Will Kiwi drivers really feel ETS changes?
Let’s also look closer at Treasury’s claim that following the Commission’s advice would substantially increase prices for consumers, particularly that of petrol and diesel. It’s clear that amid an inflation spike, there is substantial pressure on the cost of living, and thus huge political interest in ways in which prices of everyday items can be held down.
At the current carbon price, the ETS costs New Zealand motorists around 16 cents per litre of standard petrol. This compares with 45 cents for the Petrol Excise Duty (reduced from 70 cents by the Government in 2022 as a temporary measure after Russia’s invasion of Ukraine increased global oil prices). An ACC levy of 6 cents, a special levy of 10 cents for Aucklanders, and GST of 15 per cent all add to the price you’re paying at the bowser.
In all, the ETS makes up 15-18 per cent of the tax component of a litre of petrol, or about 6 per cent of the total price you pay. The fall in the spot price for carbon since late 2022 is saving New Zealand drivers less than 1 per cent of the retail price, hardly a great wad of cash in your back pocket. The 25 cents per litre reduction in the Petrol Excise Duty is having a much greater impact on the cost of living, but sadly is also pushing emissions in the wrong direction.
Why political fiddling needs to stop
Treasury said the proposed settings for the CCR could see the carbon spot price increase to $120, which would increase fuel prices by a more substantial 5 per cent.
But again, the discount on the Petrol Excise Duty of 25 cents per litre is a larger sum. If the Commission’s advice had been followed, the Government tax take from petrol would still be lower than in 2021. This would have reduced the cost of living, while helping to curtail emissions.
Ultimately, carbon pricing schemes are all about imposing a cost on the activity we want to see less of (like driving gas guzzlers), and/ or offering a benefit to activities we want to see more of.
When our politicians fiddle at the edges of these schemes, they risk harming the long-term policy (a cleaner car fleet and much greater chance of meeting climate change goals) for a small and ephemeral community benefit (a reduction in the retail fuel price of less than 1 per cent).
At the end of the day, you need to let the carbon price do its job.
Of course, New Zealand motorists are increasingly switching to electric vehicles to dodge the petrol bowser altogether. In the three months to March 2023, around 40 per cent of NZ vehicle sales were pure EV or hybrid vehicles. That’s a clear indicator that the Government’s Clean Car Discount is working.

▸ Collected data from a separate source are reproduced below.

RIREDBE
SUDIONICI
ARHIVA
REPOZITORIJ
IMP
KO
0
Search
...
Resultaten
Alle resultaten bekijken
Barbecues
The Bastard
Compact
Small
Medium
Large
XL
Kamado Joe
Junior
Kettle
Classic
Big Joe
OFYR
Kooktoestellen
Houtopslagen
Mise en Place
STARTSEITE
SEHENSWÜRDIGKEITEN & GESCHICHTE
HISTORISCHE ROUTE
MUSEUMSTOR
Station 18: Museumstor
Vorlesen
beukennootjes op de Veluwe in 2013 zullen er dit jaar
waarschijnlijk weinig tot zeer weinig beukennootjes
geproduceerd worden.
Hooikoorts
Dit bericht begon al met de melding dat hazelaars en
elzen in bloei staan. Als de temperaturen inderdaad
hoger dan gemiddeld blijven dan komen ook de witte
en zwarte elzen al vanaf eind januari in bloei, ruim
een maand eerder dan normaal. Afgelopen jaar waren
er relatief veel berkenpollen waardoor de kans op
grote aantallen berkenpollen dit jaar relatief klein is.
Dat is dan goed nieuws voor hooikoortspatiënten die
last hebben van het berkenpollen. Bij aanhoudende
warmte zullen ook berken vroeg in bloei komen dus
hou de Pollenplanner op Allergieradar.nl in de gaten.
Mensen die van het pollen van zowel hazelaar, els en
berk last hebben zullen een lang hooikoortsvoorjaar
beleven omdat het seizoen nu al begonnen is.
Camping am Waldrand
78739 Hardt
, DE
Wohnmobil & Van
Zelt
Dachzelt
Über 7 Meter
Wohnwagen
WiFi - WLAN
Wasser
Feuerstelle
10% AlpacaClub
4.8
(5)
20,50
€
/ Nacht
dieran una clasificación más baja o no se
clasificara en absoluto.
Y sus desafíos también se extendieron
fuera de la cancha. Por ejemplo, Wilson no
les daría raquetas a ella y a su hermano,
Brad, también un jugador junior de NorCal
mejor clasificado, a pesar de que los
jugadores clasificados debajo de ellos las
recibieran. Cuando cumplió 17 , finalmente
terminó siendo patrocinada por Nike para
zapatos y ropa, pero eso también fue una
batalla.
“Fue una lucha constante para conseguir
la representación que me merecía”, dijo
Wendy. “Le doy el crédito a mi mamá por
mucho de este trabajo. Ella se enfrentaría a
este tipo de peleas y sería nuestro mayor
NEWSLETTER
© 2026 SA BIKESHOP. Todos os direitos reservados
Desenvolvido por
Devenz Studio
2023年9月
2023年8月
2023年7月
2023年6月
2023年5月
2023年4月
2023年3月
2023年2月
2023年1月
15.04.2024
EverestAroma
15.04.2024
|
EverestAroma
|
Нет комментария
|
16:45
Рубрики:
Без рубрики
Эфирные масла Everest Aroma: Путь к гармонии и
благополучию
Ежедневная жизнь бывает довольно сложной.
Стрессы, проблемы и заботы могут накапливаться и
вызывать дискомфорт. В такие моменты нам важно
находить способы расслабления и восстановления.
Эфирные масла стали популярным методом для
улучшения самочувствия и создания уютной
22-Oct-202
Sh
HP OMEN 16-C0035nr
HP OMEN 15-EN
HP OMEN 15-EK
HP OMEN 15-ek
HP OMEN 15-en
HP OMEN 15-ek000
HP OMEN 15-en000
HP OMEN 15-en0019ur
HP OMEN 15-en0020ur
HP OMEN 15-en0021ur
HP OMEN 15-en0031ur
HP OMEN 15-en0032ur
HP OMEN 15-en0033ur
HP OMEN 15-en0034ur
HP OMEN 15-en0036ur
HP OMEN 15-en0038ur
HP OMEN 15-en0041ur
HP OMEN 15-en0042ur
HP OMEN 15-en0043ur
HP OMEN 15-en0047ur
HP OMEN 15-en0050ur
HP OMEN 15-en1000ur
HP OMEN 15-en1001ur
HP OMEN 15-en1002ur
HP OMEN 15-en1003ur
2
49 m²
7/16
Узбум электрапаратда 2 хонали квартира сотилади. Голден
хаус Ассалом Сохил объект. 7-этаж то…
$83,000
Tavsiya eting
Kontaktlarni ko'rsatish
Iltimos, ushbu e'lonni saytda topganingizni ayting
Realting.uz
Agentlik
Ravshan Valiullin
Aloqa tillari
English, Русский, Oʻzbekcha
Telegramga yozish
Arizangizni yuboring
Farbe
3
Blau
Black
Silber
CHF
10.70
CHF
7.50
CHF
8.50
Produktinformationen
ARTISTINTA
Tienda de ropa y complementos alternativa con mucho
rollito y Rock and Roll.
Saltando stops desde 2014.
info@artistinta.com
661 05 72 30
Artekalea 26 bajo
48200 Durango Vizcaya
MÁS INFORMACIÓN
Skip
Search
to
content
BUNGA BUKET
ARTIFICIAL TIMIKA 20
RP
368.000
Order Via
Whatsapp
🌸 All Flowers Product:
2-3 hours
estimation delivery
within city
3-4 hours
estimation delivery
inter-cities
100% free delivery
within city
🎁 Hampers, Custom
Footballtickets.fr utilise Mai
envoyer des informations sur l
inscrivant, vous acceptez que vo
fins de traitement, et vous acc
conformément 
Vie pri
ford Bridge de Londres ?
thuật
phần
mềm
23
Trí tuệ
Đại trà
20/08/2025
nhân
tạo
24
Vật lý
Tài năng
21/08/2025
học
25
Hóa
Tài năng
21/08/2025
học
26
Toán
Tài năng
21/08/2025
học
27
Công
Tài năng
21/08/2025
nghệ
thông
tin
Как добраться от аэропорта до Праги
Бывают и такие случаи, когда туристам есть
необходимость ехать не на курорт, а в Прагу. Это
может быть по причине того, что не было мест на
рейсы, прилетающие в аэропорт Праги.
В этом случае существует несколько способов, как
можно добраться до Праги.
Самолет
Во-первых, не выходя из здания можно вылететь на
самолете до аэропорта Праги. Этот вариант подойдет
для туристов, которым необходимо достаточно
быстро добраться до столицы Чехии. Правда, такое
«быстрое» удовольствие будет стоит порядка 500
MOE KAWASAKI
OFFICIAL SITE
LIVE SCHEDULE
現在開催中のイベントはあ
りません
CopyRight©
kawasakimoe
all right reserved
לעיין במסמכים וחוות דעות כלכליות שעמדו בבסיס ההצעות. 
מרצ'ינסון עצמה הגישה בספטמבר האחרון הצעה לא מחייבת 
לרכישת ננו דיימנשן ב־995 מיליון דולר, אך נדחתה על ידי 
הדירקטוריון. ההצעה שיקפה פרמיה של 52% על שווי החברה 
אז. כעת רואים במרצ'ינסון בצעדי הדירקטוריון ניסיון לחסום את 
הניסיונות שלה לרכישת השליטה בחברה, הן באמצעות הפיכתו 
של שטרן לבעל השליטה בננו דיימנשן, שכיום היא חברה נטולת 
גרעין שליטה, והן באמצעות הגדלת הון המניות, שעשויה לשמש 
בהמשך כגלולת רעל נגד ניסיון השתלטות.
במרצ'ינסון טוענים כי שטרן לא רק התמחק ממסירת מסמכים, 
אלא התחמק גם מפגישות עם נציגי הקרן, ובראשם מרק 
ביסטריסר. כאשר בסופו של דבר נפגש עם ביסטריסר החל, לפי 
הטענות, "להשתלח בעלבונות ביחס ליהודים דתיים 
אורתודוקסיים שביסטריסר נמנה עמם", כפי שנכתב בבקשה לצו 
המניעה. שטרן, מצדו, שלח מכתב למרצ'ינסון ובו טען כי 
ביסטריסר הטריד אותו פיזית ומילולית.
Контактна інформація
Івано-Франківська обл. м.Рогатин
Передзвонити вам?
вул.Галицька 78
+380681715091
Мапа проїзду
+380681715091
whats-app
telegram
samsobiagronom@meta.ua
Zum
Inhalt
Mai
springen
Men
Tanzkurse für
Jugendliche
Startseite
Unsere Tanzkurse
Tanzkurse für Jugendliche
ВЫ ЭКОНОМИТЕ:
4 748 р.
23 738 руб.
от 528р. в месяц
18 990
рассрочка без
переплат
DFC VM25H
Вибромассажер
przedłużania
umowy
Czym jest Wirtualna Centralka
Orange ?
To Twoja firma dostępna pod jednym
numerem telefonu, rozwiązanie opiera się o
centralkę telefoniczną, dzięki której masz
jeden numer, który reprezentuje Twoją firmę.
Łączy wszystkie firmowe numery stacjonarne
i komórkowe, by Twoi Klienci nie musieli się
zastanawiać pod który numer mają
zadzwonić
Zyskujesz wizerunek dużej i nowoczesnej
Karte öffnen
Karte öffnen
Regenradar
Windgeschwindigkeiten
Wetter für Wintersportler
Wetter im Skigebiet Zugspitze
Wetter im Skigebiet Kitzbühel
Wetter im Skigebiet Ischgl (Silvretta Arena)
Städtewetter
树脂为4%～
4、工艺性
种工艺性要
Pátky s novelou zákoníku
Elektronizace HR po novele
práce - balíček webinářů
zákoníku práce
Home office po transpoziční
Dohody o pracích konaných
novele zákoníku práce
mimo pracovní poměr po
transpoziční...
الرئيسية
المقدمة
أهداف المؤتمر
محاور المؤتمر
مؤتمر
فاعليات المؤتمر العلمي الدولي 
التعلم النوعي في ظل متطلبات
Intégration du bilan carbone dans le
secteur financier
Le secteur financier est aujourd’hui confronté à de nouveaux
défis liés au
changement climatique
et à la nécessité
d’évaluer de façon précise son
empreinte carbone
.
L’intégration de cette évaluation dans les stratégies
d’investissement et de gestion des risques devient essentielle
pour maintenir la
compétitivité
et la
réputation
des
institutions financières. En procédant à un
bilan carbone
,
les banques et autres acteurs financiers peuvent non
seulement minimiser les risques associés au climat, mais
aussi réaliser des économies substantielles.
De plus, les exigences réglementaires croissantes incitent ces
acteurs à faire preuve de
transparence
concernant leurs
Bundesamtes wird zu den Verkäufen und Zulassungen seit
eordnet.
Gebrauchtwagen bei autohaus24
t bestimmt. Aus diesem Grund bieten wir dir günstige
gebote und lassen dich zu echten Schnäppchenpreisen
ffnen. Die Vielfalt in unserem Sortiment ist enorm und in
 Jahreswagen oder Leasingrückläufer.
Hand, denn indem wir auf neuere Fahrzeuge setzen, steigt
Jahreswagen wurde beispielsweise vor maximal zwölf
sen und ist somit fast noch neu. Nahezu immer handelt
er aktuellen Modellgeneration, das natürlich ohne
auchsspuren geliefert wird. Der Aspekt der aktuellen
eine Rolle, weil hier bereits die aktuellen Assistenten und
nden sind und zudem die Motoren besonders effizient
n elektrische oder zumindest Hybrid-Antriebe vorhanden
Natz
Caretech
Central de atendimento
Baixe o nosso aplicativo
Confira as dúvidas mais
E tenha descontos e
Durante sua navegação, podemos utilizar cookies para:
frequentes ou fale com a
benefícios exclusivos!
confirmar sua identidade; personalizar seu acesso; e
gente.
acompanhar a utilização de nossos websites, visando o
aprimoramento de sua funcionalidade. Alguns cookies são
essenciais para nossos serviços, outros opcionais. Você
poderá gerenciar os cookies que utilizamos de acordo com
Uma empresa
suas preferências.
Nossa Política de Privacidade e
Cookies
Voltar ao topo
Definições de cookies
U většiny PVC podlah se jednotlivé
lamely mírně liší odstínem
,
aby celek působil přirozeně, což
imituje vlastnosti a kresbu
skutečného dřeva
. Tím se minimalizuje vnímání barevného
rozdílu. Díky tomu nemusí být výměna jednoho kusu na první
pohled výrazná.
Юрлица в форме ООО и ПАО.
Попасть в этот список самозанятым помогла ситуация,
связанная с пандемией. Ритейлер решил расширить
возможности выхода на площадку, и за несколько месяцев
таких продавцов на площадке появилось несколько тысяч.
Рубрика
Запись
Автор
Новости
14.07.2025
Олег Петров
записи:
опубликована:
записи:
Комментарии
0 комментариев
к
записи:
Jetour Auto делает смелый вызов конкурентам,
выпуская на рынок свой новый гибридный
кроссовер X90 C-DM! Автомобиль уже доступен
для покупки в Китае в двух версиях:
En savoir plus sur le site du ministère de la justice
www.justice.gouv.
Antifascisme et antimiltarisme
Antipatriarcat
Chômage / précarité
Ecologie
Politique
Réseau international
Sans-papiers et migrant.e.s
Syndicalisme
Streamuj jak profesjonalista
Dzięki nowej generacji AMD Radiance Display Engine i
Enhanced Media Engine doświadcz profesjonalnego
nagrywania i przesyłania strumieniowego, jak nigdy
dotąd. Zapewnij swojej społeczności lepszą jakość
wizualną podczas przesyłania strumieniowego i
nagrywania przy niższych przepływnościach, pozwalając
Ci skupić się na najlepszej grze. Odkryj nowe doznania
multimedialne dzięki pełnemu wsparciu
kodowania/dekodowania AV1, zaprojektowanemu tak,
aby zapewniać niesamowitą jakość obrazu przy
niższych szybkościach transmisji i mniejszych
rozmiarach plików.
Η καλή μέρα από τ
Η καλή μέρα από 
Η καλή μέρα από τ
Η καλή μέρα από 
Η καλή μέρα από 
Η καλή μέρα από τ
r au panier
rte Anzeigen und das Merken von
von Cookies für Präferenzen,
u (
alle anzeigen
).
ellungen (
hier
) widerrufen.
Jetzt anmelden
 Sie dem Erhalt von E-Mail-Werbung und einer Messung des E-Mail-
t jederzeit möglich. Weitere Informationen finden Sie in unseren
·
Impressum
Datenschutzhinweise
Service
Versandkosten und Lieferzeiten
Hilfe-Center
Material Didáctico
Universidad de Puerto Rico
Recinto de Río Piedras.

The chair of the Climate Change Commission, Dr Rod Carr, recently noted that even in a cost-of-living crisis, we need to continue the transition to a cleaner economy. The key to this is to let the carbon price encourage a lower relative price of clean technologies and higher relative prices of polluting technologies. If Governments need to address cost of living concerns – those pesky “distributional impacts” – they should target absolute prices, being the costs which people actually pay.
What is happening now exemplifies a deeper truth: the hard work of cutting emissions to mitigate climate change has been deferred and delayed for decades, by governments and businesses around the world.
There will always be another distraction – cost of living concerns, an economic crisis, war, or who knows, another pandemic. But it’s clear as a planet we are out of time. We need to reduce emissions at the same time as addressing all the myriad other matters which concern our Governments from time to time.
As emissions reduction becomes easier, we hope officialdom will realise that a low emissions economy is good for both the cost of living and for the planet.
Rohan MacMahon is a co-founder of the Climate Venture Capital Fund and a former strategy director for Crown Infrastructure Partners.